California employers are already required to provide non-exempt employees with a reasonable amount of break time to express milk for their infants in a “private place.” And fortunately for the infants consuming that milk, the “private place” cannot be a bathroom. Effective January 1, 2020, however, California will take the duty to accommodate nursing mothers several steps further by requiring that:
- The lactation room must contain certain features, like it be clean, safe and have a place to sit, a surface on which to place personal items, and access to a nearby power outlet, sink and refrigerator;
- Employers may not discharge, otherwise discriminate or retaliate against employees for exercising (or attempting to exercise) their rights under the law, and employees may file a complaint with the Labor Commission if the employer violates that obligation or denies reasonable break time;
- Employers must develop and implement a policy on lactation accommodation that includes:
- A statement about an employee’s right to request lactation accommodation;
- The process by which an employee makes the request to use reasonable break time for lactation;
- The employer’s obligation to respond to the request; and
- A statement about an employee’s right to file a complaint with the Labor Commissioner for any violation of a right to lactation accommodation.
- Employers must include that Lactation Accommodation Policy in its employee handbook or set of policies that they make available to employees, and give a copy to new hires and employees who inquire about parental leave.

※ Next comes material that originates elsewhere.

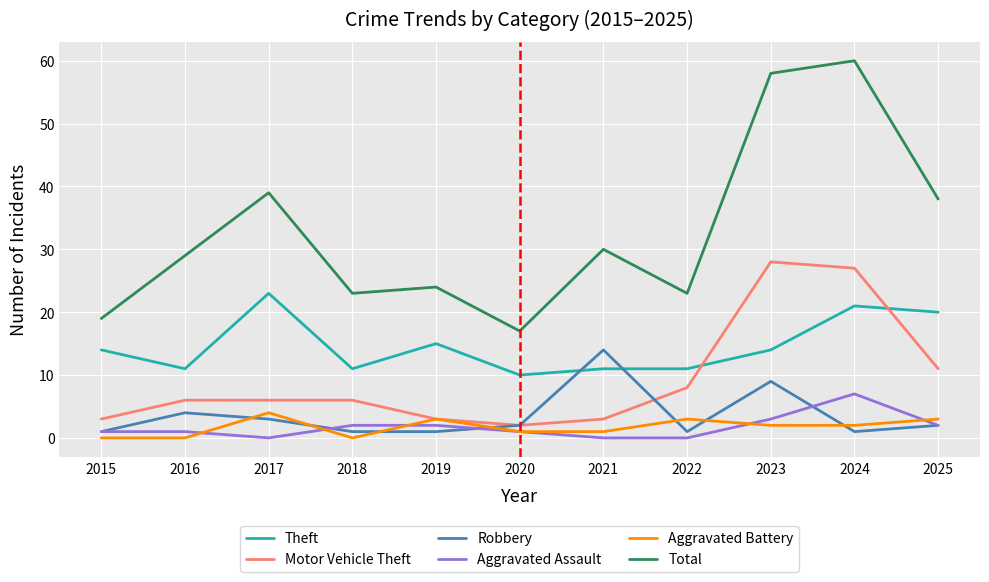

How many series are shown in this chart?

6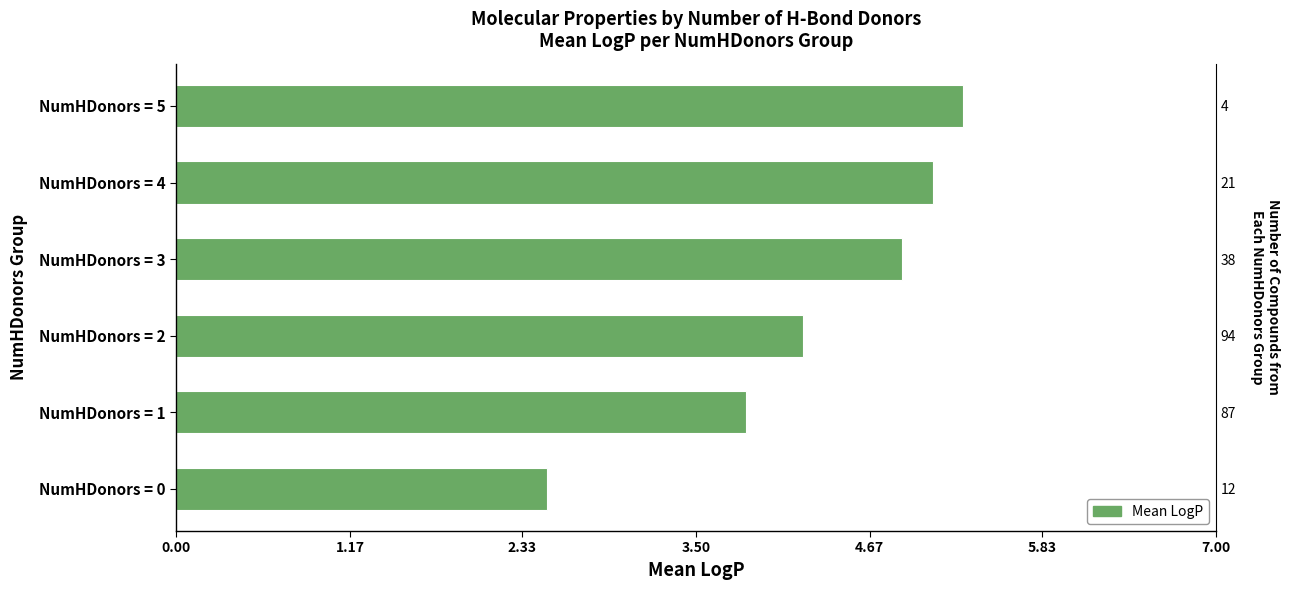

What position from the left is 5.83?

6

One caveat is that, for employers with fewer than 50 employees, they may demonstrate that complying with these requirements would impose an “undue hardship.” Even then, however, the employer must still make reasonable efforts to provide the use of a nearby room, other than a toilet stall, where the employee can express milk in private.
The penalty for denying reasonable break time or adequate space to express milk it $100 per day for each day the employer is in violation. Obviously, that penalty could add up quickly, particularly if there are numerous nursing mothers on staff, so we strongly recommend that California employers make sure that they are in compliance by the new year.